Some stones found in a South African village were thought to be diamonds. Hundreds rushed into the area but the stones are actually quartz crystals.

Around June 14, a cattle herder in Ladysmith, KwaZulu-Natal, in the north east of South Africa, dug and found some clear, sparkling stones. The more he dug, the more he found them. They looked like diamonds.

And news quickly spread out on social media. In less than a week, hundreds of South Africans flocked to the site, looking for the precious stone nights and days while the country is suffering from record-high unemployment rates. Some drove more than 4 hours to have a chance of finding gems, although the mining is illegal.
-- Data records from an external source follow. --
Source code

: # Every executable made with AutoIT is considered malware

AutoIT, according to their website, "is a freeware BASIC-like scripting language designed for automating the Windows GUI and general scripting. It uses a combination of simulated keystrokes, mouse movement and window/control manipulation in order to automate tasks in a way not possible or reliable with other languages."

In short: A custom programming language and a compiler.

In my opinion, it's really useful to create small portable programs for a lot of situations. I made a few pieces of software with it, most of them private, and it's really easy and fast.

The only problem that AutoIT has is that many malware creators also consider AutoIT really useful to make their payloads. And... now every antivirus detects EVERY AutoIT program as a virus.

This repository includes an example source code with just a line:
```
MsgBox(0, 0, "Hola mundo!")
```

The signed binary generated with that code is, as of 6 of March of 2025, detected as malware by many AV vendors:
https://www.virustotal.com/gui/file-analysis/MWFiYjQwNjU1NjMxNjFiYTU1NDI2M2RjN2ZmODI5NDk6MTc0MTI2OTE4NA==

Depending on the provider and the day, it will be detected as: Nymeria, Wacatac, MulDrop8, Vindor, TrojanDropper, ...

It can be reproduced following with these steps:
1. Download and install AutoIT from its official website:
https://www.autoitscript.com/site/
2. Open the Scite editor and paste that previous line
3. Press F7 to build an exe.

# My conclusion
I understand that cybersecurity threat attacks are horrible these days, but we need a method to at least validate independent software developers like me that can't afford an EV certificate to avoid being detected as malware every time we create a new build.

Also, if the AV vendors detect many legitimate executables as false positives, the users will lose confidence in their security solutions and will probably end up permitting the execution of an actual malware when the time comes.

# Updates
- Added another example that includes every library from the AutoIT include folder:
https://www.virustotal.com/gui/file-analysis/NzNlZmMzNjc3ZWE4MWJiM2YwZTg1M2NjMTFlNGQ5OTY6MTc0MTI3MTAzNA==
Was it the revival of the Eureka diamond? A stone found by a 15-year-old boy named Erasmus Jacobs in 1867 turned out to be a 21.25 carats diamond. The discovery then triggered a diamond rush which started the Mineral revolution in South Africa.

Stones found in South Africa believed to be diamonds
The stones found in Ladysmith are quartz and not diamonds | Twitter

Fears that the diamond/quartz rush becomes a Covid-19 super-spreader

But a team of government officials and members of the council for geoscience sent to investigate the discovery of diamonds determined that they were in fact quartz crystals.

The tests “inconclusively revealed that the stones in the area are not diamonds as some has hoped“, said Ravi Pillay, a member of the executive council for economic development, tourism and environmental affairs in the region. It was confirmed by “visual, geological and chemical analyses“.

Quartz is a very common mineral but can still be used, such as for making jewellery. The value of the crystals found is still to be determined but, if some types can be considered as semi-precious gemstones, diamonds are about a thousand times more expensive than quartz.

Moreover, authorities are now concerned that the diamond rush could become a super-spreader of Covid-19 as the country is suffering from a third wave of the pandemic.

A few years ago, thousands of people rushed into the area of Harding in the south east of South Africa after gold flake substance was discovered. It turned out not to be gold.